→ RECORD SET
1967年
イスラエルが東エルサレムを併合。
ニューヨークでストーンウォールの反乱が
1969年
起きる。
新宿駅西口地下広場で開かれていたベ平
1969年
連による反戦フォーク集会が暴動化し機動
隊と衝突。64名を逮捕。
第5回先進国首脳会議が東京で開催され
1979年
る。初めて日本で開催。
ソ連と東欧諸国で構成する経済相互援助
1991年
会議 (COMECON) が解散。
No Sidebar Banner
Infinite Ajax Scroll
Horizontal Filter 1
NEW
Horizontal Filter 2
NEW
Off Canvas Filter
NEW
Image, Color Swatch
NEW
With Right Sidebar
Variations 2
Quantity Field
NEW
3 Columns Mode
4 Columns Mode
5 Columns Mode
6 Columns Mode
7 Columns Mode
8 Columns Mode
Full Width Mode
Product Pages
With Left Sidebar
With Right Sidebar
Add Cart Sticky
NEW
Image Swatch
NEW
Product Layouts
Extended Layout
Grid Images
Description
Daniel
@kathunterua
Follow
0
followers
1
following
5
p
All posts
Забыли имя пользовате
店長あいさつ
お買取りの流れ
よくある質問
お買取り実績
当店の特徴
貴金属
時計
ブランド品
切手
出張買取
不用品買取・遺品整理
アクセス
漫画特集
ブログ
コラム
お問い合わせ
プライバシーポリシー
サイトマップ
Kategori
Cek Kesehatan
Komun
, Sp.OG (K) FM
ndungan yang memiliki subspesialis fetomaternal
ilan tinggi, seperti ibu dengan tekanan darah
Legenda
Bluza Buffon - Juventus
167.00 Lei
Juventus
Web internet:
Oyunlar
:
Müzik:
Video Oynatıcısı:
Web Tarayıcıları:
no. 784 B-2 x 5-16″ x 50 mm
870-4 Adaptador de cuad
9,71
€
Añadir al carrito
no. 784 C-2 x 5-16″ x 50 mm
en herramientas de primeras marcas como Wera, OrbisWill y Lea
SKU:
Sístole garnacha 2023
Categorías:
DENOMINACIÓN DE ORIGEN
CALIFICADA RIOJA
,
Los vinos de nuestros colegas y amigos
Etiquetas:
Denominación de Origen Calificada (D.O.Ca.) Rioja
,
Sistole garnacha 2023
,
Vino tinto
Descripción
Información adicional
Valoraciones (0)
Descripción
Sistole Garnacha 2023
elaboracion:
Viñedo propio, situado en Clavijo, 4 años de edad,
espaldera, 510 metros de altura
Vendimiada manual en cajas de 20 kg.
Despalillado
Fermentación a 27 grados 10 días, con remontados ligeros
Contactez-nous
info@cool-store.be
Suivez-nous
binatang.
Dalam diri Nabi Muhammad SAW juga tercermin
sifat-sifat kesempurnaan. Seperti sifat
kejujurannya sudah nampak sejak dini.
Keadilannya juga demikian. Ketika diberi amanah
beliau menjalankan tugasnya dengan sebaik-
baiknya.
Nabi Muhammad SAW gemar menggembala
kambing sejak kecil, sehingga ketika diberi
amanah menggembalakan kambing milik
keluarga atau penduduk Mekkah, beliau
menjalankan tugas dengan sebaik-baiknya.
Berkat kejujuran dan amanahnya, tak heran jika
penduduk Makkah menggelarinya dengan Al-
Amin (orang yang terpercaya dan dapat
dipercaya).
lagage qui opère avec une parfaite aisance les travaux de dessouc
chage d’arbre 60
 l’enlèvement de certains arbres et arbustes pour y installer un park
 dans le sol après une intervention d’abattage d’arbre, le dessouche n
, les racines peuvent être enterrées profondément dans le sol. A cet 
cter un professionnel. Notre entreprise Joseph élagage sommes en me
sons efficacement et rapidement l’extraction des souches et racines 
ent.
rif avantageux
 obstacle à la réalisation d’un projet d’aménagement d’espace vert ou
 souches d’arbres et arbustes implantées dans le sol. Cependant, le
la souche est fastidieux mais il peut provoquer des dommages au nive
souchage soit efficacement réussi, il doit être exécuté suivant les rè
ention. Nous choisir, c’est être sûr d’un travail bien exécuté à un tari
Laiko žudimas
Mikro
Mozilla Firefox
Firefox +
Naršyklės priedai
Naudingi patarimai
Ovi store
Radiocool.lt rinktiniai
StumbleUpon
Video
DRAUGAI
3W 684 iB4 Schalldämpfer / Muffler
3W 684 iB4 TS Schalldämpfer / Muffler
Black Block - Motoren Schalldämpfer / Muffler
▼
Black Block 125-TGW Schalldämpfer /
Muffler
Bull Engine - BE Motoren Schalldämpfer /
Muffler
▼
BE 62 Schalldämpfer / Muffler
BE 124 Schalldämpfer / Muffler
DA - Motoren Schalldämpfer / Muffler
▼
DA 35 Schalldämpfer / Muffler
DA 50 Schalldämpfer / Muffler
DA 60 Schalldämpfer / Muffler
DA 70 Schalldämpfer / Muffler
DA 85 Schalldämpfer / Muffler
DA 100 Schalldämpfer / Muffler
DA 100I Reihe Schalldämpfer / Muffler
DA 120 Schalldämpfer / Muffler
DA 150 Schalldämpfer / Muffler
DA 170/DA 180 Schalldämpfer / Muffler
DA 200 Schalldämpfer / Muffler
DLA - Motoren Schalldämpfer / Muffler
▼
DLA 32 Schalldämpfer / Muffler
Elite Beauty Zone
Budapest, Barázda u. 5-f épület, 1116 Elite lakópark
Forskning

→ YOUR GOAL
Scan the listing for the string "Horizontal". Copy each line that has it.

→ TASK RESPONSE
Horizontal Filter 1
Horizontal Filter 2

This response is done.